═══ EXERCISE PASSAGE
Update statistics on all loaded tables for optimal query performance.

In [None]:
if update_statistics:
    print(f"{Colors.BLUE}Updating statistics...{Colors.END}\n")
    
    cursor = target_conn.cursor()
    
    # Get all user tables
    cursor.execute("""
        SELECT s.name, t.name
        FROM sys.tables t
        INNER JOIN sys.schemas s ON t.schema_id = s.schema_id
        WHERE s.name NOT IN ('sys', 'INFORMATION_SCHEMA')
    """)
    
    all_tables = cursor.fetchall()
    
    stats_updated = 0
    stats_failed = 0
    
    for schema, table in all_tables:
        try:
            cursor.execute(f"UPDATE STATISTICS [{schema}].[{table}]")
            stats_updated += 1
            print(f"   ✓ [{schema}].[{table}]")
        except Exception as e:
            stats_failed += 1
            print(f"   {Colors.YELLOW}⚠️  Failed for [{schema}].[{table}]: {e}{Colors.END}")
    
    target_conn.commit()
    print(f"\n{Colors.GREEN}✅ Statistics updated for {stats_updated} tables{Colors.END}")
    if stats_failed > 0:
        print(f"{Colors.YELLOW}⚠️  Failed to update statistics for {stats_failed} tables{Colors.END}")
══════
═══ DATASET RECORDS
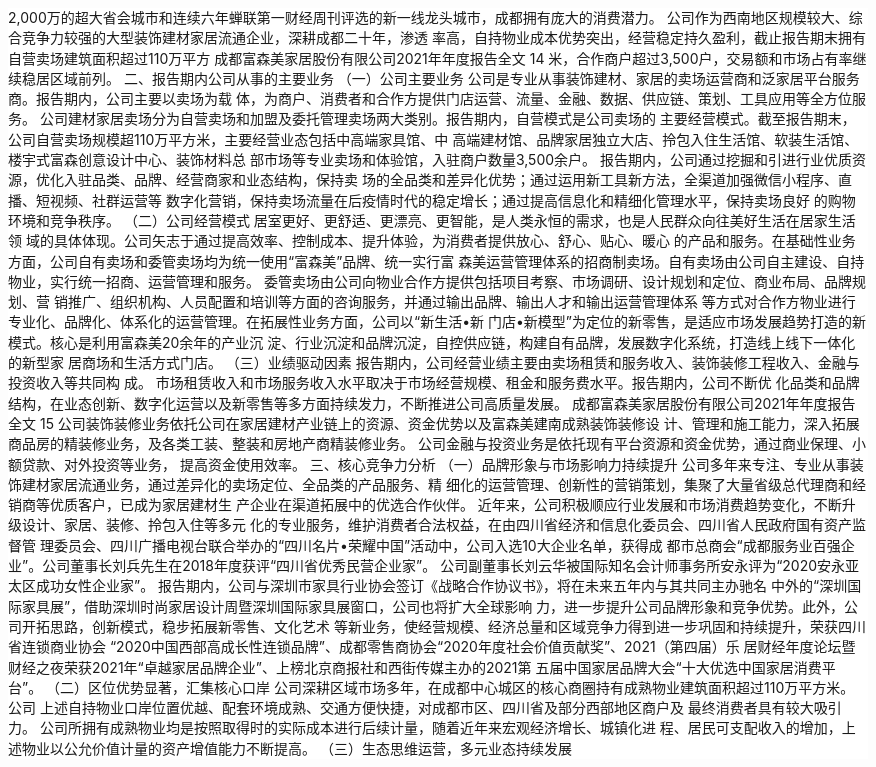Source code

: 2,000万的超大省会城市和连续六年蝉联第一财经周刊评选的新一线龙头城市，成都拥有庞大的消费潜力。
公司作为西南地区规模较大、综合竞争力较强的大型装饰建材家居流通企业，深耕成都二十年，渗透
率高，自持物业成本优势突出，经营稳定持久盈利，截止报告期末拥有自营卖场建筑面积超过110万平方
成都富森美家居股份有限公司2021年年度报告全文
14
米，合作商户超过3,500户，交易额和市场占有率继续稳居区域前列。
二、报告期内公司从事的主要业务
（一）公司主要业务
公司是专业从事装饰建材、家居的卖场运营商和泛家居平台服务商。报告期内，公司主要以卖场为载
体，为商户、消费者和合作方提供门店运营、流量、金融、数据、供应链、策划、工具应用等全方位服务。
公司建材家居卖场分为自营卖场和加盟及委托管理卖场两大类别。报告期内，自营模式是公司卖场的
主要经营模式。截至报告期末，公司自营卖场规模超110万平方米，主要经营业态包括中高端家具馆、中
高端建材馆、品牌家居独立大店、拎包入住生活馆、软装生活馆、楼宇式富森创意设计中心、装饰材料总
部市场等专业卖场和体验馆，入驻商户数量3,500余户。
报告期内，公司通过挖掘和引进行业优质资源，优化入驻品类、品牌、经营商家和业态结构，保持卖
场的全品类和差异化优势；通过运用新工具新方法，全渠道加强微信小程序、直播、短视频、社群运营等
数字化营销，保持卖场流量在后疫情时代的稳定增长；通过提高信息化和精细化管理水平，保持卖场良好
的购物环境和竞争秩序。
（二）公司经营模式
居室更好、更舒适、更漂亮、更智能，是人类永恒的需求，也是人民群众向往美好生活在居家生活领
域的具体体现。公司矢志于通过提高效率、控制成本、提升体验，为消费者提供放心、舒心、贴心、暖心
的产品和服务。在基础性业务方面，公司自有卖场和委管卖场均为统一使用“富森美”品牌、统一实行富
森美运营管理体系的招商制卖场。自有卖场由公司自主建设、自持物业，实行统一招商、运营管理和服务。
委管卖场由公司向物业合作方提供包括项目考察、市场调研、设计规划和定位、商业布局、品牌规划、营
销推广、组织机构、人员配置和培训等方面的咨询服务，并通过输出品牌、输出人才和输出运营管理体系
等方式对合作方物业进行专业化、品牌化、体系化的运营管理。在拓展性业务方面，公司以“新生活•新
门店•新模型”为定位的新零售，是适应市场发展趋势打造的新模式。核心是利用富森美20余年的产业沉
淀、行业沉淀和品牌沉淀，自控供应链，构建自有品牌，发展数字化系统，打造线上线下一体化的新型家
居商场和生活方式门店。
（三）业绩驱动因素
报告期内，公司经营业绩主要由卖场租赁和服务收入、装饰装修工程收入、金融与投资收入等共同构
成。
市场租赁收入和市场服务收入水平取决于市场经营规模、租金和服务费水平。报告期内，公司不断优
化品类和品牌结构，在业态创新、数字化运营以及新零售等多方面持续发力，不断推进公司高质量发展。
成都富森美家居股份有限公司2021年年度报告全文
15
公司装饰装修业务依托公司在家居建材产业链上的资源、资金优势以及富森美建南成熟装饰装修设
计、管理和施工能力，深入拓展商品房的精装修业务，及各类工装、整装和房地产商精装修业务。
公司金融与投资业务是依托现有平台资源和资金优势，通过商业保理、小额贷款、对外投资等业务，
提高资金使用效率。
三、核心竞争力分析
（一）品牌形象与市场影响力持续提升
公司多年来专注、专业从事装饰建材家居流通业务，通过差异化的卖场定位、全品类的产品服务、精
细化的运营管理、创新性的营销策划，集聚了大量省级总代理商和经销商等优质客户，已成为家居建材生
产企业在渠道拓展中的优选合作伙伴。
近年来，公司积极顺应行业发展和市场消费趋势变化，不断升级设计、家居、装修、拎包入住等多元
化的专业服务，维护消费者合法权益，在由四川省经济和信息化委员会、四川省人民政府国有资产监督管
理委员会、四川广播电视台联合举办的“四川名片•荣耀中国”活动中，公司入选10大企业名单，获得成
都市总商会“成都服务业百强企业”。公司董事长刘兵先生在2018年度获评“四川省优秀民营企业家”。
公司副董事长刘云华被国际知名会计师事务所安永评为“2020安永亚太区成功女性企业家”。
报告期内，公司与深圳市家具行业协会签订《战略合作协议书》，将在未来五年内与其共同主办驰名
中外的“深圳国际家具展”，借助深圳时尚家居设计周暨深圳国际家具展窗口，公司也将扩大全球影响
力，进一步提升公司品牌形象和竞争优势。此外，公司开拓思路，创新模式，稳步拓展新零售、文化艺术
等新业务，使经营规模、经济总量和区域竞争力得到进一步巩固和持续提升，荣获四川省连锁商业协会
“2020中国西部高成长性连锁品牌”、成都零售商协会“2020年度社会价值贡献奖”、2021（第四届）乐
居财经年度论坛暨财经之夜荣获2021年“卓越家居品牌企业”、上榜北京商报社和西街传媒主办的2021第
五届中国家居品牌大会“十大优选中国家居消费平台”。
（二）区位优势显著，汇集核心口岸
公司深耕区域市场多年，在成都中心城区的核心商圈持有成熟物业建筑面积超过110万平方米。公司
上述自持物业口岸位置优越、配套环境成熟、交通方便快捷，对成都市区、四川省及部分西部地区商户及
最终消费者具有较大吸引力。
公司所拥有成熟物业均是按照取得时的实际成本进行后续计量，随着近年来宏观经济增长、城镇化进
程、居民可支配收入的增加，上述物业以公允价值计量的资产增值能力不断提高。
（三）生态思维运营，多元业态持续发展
══════
# [WHAT TO DO]
Reproduce verbatim the portion of the statistics-update code above that begins at the words "cursor = target_conn.cursor()" and stops after the words "all_tables = cursor.fetchall()".

# [EXERCISE SOLUTION]
cursor = target_conn.cursor()
    
    # Get all user tables
    cursor.execute("""
        SELECT s.name, t.name
        FROM sys.tables t
        INNER JOIN sys.schemas s ON t.schema_id = s.schema_id
        WHERE s.name NOT IN ('sys', 'INFORMATION_SCHEMA')
    """)
    
    all_tables = cursor.fetchall()